* Description of the task: Count the lines in the listing below that contain the string "common", treating uppercase and lowercase as different, and reply with only that number.

Dataset records
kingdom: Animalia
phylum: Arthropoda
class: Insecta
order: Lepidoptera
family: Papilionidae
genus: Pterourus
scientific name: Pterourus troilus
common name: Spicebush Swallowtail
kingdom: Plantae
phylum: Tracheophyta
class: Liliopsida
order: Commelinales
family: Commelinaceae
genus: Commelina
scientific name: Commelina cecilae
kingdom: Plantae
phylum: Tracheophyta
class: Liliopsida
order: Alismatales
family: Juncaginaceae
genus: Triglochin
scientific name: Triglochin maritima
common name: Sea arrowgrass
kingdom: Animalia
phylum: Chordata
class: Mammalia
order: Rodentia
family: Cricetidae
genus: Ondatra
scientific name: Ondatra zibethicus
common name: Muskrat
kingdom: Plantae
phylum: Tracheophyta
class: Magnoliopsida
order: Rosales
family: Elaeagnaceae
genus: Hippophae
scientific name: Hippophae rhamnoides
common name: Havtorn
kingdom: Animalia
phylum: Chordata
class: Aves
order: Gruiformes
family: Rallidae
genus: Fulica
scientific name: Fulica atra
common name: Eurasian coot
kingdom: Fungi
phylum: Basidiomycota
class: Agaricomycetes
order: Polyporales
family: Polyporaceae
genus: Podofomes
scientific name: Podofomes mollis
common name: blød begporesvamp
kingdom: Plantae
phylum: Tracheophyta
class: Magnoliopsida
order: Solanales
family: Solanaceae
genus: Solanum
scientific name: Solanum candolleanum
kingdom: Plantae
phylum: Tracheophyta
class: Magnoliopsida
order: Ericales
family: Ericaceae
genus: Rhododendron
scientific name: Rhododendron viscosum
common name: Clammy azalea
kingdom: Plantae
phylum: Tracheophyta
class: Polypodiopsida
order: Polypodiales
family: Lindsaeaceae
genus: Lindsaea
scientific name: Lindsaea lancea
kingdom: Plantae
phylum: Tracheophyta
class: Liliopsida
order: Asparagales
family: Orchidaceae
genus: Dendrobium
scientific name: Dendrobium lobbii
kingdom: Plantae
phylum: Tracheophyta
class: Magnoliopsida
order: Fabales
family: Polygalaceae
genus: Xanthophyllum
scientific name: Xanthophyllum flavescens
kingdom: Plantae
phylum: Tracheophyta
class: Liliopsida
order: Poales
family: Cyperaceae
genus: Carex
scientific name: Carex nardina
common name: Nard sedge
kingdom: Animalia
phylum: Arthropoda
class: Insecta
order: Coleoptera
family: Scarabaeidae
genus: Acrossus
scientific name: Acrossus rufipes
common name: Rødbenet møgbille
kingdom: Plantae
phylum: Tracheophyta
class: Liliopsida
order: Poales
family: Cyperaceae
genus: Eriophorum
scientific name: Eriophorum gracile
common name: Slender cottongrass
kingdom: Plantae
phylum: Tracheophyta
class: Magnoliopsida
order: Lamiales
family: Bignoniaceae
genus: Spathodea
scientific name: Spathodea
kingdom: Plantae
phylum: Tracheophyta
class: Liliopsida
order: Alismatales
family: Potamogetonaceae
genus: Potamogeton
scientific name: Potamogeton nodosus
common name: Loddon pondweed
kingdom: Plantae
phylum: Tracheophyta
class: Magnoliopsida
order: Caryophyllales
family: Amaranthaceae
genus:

* Task result: 11